***** GIVEN RECORDS *****

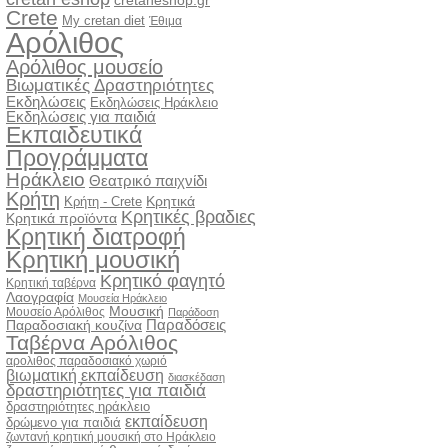
cretaneshop.gr
Crete
My cretan diet
Έθιμα
Αρόλιθος
Αρόλιθος μουσείο
Βιωματικές Δραστηριότητες
Εκδηλώσεις
Εκδηλώσεις Ηράκλειο
Εκδηλώσεις για παιδιά
Εκπαιδευτικά
Προγράμματα
Ηράκλειο
Θεατρικό παιχνίδι
Κρήτη
Κρητικά
Κρήτη - Crete
Κρητικές βραδιες
Κρητικά προϊόντα
Κρητική διατροφή
Κρητική μουσική
Κρητικό φαγητό
Κρητική ταβέρνα
Λαογραφία
Μουσεία Ηράκλειο
Μουσική
Μουσείο Αρόλιθος
Παράδοση
Παραδόσεις
Παραδοσιακή κουζίνα
Ταβέρνα Αρόλιθος
αρολιθος παραδοσιακό χωριό
βιωματική εκπαίδευση
διασκέδαση
δραστηριότητες για παιδιά
δραστηριότητες ηράκλειο
εκπαίδευση
δρώμενο για παιδιά
ζωντανή κρητική μουσική στο Ηράκλειο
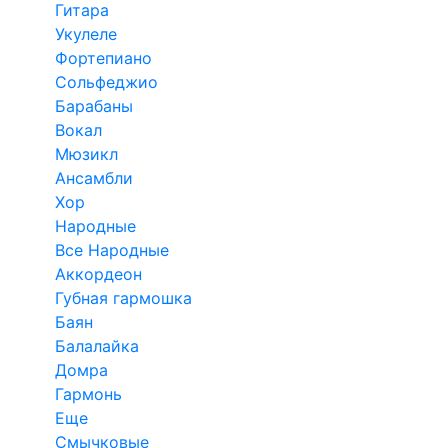
Гитара
Укулеле
Фортепиано
Сольфеджио
Барабаны
Вокал
Мюзикл
Ансамбли
Хор
Народные
Все Народные
Аккордеон
Губная гармошка
Баян
Балалайка
Домра
Гармонь
Еще
Смычковые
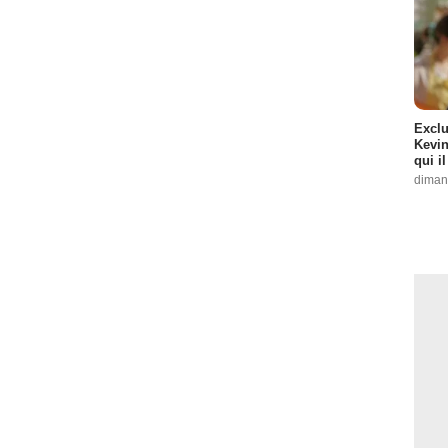
Exclu
Kevin
qui i
diman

*****

_WORK REQUIRED_
Copy out the text of every row above line for line, leaving out the pictures.

_EXPECTED ANSWER_
cretaneshop.gr
Crete
My cretan diet
Έθιμα
Αρόλιθος
Αρόλιθος μουσείο
Βιωματικές Δραστηριότητες
Εκδηλώσεις
Εκδηλώσεις Ηράκλειο
Εκδηλώσεις για παιδιά
Εκπαιδευτικά
Προγράμματα
Ηράκλειο
Θεατρικό παιχνίδι
Κρήτη
Κρητικά
Κρήτη - Crete
Κρητικές βραδιες
Κρητικά προϊόντα
Κρητική διατροφή
Κρητική μουσική
Κρητικό φαγητό
Κρητική ταβέρνα
Λαογραφία
Μουσεία Ηράκλειο
Μουσική
Μουσείο Αρόλιθος
Παράδοση
Παραδόσεις
Παραδοσιακή κουζίνα
Ταβέρνα Αρόλιθος
αρολιθος παραδοσιακό χωριό
βιωματική εκπαίδευση
διασκέδαση
δραστηριότητες για παιδιά
δραστηριότητες ηράκλειο
εκπαίδευση
δρώμενο για παιδιά
ζωντανή κρητική μουσική στο Ηράκλειο
Гитара
Укулеле
Фортепиано
Сольфеджио
Барабаны
Вокал
Мюзикл
Ансамбли
Хор
Народные
Все Народные
Аккордеон
Губная гармошка
Баян
Балалайка
Домра
Гармонь
Еще
Смычковые
Exclu
Kevin
qui i
diman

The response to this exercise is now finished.